• _MATERIALS PROVIDED_
··········
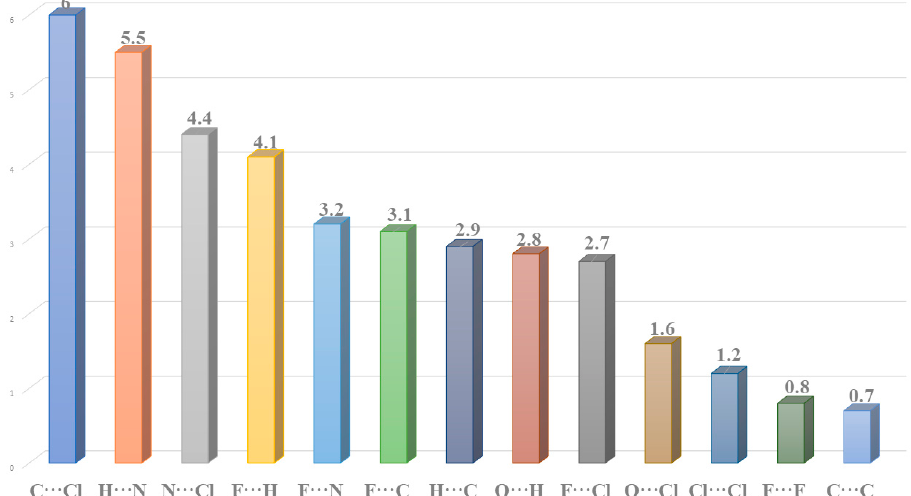
Figure 6. The relative contribution of intermolecular contacts in (H2Fluconazole).SnCl 6 .2H 2 O to the Hirshfeld surface. Table 3. Analysis of contacts on the Hirshfeld surface. The % of contact types (SX) between chemical species is given followed by random contacts (%) and their enrichment ratio (E). The major contacts as well as the major enriched ones are highlighted in bold characters.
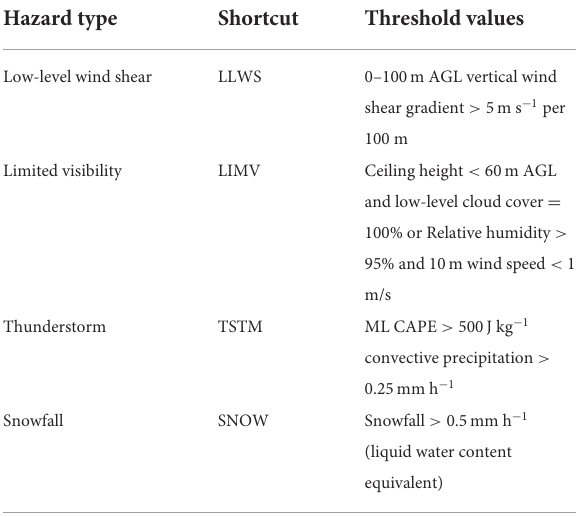
TABLE 1 Threshold values for proxies defining particular types of hazardous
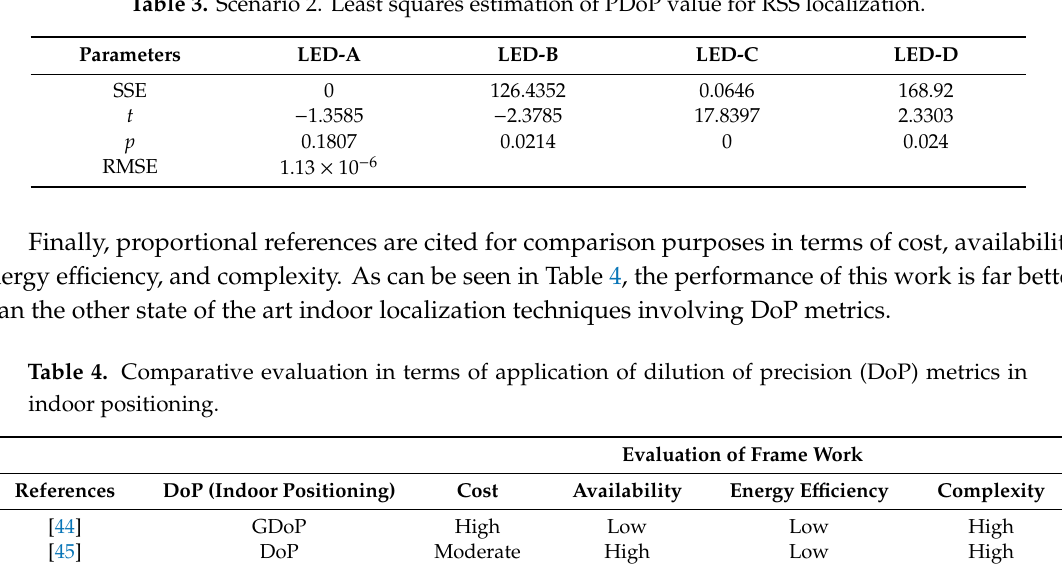
Table 3. Scenario 2. Least squares estimation of PDoP value for RSS localization.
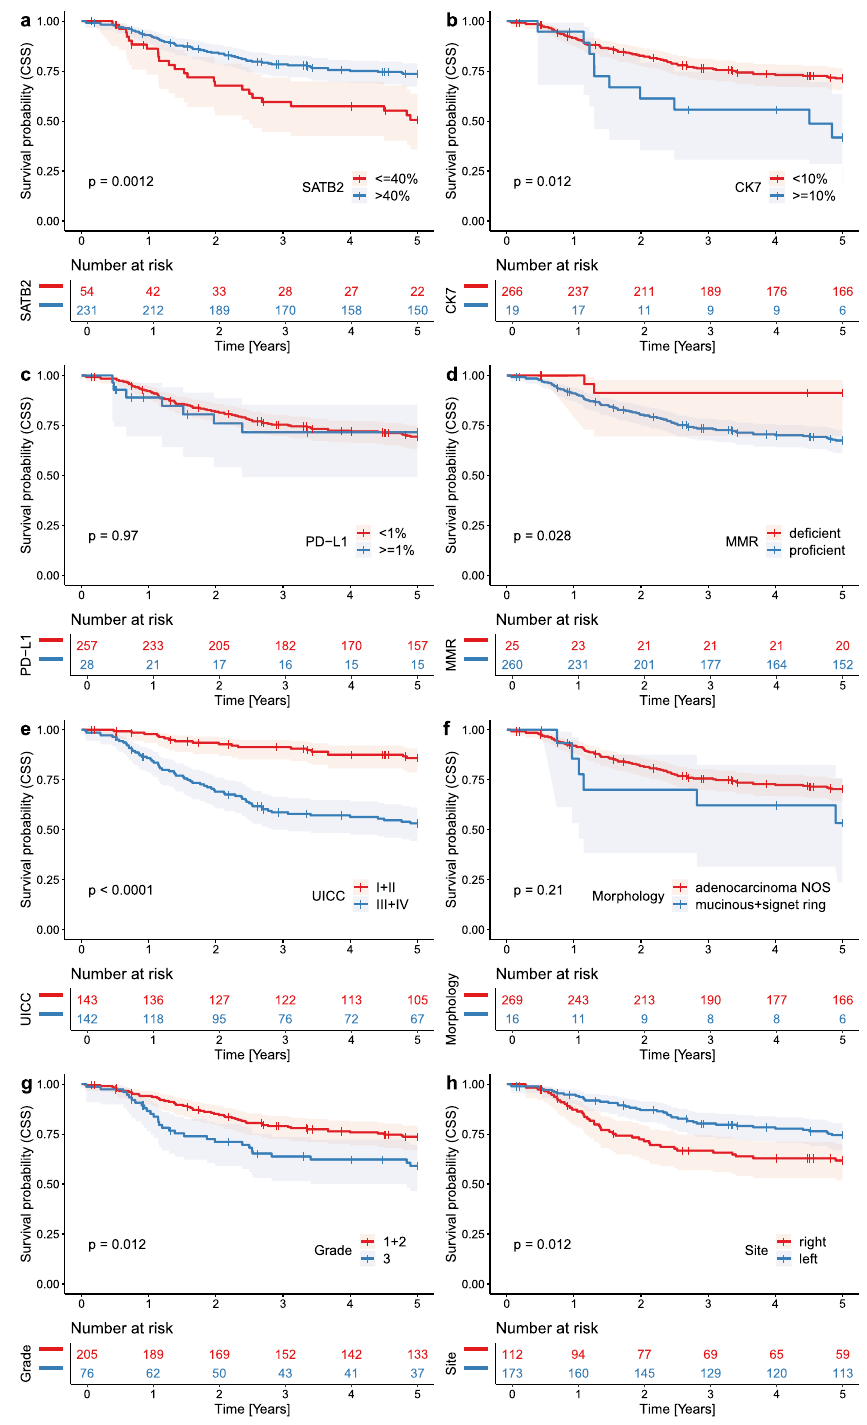
Figure 3. Entire cohort, Kaplan Meier curves documenting worse 5-year cancer-specific survival (CSS) in patients with CRC with SATB2 low expression ( a ), CK7 high expression ( b ), mismatch-repair proficient status ( d ), advanced stage ( e ), high-grade tumors ( g ), and right-sided tumor localization ( h ). There is little and no impact of a mucinous or signet ring morphology ( f ), and PD-L1 expression ( c ), respectively. P values from the log-rank test < 0.05 indicate a significant difference in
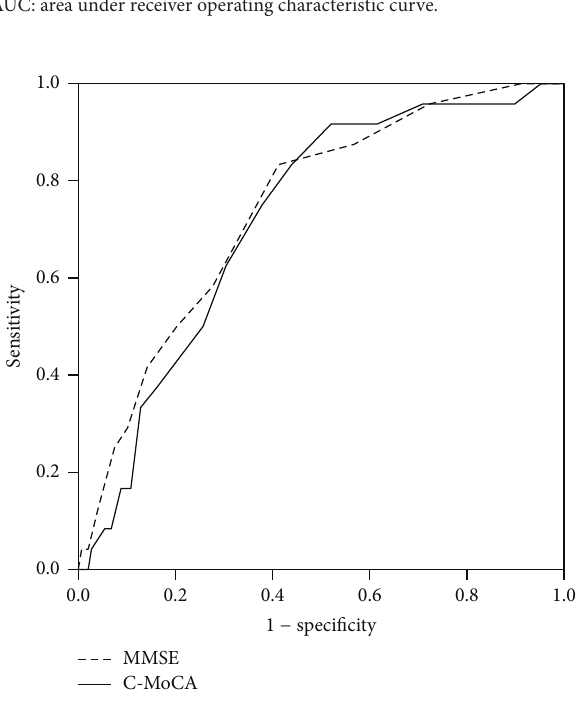
Figure 1: Receiver operating characteristic curve of MMSE and C- MoCA. The ROC curves were used to detect the amnesic MCI. C-MoCA: the Chinese version of Montreal cognitive assessment. MMSE: mini-mental state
··········
• _WHAT THE EXERCISE ASKS_
Please report the number of lines in this material holding the word "localization", and add no other words.

• _YOUR SOLUTION_
2